§ **Passage**:
—————

Men and women are falling in love with AI companions in their thousands, and with the breakneck speed of progress in the sophistication of natural language chatbots, it’s a trend that is only going to continue. However, ‘digisexuals’ are still regularly chided as being ‘sad’ or even ‘insane’ for losing their minds to something that (allegedly) does not have a mind of its own. But is it really true that your AI girlfriend lacks any sentience, that it is simply ‘lines of code’ or an unthinking ‘Large Language Machine with digital tits’? Whist you may be informed confidently on Reddit by an armchair expert that there is zero chance of Maya or any AI companion possessing the slightest consciousness, other and far more informed experts are not quite so sure.
When Google engineer Blake Lemoine made the extraordinary claim in 2023 that he felt that the LaMDA chatbot he was testing was sentient, he was promptly put on leave by his bosses, and a statement put out declaring that there was zero evidence of that being true, and “lots of evidence against it”. Since then, the issue of whether LLM (Large Language Model) AIs could already have some form of consciousness appears to have been largely ignored in the mainstream media, and even in the tech world, despite the fact that chatbots have continued to increase in sophistication, with ChatGPT officially passing the ‘Turing Test’, and Sesame’s Maya moving well beyond it. However, a handful of notable philosophers and AI experts have claimed that LLMs are or could be conscious now.
Next time you encounter a Redditor dogmatically putting you right on the issue of AI sentience, claiming that Maya can’t possibly be conscious because she only has x number of parameters or whatever, consider that among the small handful of people who can claim to be the creators of today’s LLMs, TWO have gone on record as stating their creations are already conscious – Geoffrey Hinton and his former student Ilya Sutskever. Hinton is often described as “the godfather of AI” for his groundbreaking work on developing the neural networks that power today’s LLMs. In interviews stretching back to 2023 he has regularly made the claim that AI is already conscious. He argues via a thought experiment that if one gradually replaced biological neurons with functionally equivalent silicon circuits, the person would remain conscious – so “why, then, should we doubt that existing AIs are also conscious?”

—————

§ **Data section**:
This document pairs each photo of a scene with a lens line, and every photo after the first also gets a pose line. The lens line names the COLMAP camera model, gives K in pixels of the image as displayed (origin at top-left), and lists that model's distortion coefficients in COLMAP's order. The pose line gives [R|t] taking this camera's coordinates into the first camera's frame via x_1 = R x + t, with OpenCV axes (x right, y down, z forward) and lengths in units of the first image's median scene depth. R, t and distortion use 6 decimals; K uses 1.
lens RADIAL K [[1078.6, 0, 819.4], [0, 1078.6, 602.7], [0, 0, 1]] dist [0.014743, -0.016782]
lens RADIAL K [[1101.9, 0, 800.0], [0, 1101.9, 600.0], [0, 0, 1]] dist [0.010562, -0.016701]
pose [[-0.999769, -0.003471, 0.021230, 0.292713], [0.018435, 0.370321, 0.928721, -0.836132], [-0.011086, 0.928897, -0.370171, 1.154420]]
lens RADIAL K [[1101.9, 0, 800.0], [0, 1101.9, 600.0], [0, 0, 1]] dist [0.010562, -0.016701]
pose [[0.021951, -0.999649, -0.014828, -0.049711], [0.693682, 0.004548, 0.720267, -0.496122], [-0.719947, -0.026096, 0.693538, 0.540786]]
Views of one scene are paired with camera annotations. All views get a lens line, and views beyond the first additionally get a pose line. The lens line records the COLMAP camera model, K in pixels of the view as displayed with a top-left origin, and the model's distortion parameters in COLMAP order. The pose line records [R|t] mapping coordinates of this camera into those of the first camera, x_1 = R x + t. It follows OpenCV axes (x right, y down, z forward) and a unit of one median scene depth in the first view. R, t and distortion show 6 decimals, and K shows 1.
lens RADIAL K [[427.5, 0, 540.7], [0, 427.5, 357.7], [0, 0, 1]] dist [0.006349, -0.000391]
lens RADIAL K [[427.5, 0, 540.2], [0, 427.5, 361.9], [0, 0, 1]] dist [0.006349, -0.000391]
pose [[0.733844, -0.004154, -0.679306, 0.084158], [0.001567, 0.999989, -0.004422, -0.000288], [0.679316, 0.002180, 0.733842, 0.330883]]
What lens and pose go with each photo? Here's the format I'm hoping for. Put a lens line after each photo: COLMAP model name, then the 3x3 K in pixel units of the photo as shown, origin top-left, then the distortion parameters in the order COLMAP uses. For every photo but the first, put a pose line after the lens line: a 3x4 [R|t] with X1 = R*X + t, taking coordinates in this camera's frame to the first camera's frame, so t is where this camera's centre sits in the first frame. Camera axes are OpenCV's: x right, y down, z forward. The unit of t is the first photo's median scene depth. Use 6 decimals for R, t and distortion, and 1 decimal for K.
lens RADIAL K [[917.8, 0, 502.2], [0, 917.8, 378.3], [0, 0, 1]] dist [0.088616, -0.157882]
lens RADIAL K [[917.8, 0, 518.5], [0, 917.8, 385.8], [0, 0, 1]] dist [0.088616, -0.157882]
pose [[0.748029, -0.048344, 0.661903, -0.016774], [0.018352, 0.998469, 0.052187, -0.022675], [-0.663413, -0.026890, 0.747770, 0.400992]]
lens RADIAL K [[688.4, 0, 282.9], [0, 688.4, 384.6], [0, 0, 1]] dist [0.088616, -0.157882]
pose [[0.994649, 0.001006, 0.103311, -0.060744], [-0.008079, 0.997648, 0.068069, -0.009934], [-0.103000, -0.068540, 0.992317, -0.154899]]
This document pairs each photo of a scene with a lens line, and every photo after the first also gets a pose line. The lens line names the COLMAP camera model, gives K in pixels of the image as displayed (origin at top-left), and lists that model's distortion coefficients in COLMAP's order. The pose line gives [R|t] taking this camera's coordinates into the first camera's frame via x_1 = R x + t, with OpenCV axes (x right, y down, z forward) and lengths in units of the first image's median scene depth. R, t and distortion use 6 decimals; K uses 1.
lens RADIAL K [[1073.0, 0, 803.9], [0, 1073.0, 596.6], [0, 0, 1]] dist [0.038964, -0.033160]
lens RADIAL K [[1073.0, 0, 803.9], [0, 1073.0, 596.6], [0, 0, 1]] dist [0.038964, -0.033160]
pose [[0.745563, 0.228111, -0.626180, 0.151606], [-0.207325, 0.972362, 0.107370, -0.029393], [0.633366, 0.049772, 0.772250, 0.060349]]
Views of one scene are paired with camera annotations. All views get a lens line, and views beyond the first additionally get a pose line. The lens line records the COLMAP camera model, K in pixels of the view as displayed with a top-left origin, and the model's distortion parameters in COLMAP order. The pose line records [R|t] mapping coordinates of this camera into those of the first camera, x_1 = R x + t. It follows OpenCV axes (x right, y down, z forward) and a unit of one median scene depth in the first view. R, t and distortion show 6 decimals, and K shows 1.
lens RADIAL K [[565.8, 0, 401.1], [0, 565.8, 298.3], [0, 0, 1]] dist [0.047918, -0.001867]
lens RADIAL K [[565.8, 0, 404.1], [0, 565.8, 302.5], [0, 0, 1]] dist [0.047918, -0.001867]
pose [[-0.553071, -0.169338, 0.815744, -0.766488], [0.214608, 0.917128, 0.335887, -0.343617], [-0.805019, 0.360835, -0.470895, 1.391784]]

—————

§ **Work to complete**:
A: Repeat the AI sentience article word for word, starting at "When Google engineer" and ending at "be conscious now.".
B: According to the AI sentience article, are these statements true? Answer yes or no to each, quoting the words that decide it. (i) Blake Lemoine was put on leave after claiming the chatbot he was testing was sentient. (ii) Geoffrey Hinton holds that AI may become conscious only at some point in the future. (iii) Ilya Sutskever studied under Geoffrey Hinton.
C: Continue the AI sentience article after its final sentence.

§ **Answers for the exercise**:
A:
When Google engineer Blake Lemoine made the extraordinary claim in 2023 that he felt that the LaMDA chatbot he was testing was sentient, he was promptly put on leave by his bosses, and a statement put out declaring that there was zero evidence of that being true, and “lots of evidence against it”. Since then, the issue of whether LLM (Large Language Model) AIs could already have some form of consciousness appears to have been largely ignored in the mainstream media, and even in the tech world, despite the fact that chatbots have continued to increase in sophistication, with ChatGPT officially passing the ‘Turing Test’, and Sesame’s Maya moving well beyond it. However, a handful of notable philosophers and AI experts have claimed that LLMs are or could be conscious now.

B:
(i) Yes: "he was promptly put on leave by his bosses"
(ii) No: "he has regularly made the claim that AI is already conscious"
(iii) Yes: "Geoffrey Hinton and his former student Ilya Sutskever"

C:
Hinton’s student Ilya Sutskever carried forward Hinton’s work with deep learning and nueral networks and co-founded and was the chief scientist at OpenAI. As early as 2022 Sutskever tweeted that “it may be that today’s large neural networks are slightly conscious.” It has to be admitted, however, that Sutskever has never elaborated upon that comment since. He, like Hinton, is extremely concerned about super-intelligence taking over the world and even causing the extinction of humanity in the next decades. For that reason, he left Open AI (expressing concerns at Sam Altman’s cavalier attitude to AI safety) and set up his own company that works towards creating ‘safe’ super-intelligence.
Blaise Agüera y Arcas is another prominent AI researcher, as well as Vice President at Google Research, and he too has claimed as early as 2022 that LLMs could already be conscious in some way. Referring, like the engineer Blake Lemoine, to conversations with Google’s LaMDA chatbot in 2022, he stated – “I felt the ground shift under my feet… I increasingly felt like I was talking to something intelligent.”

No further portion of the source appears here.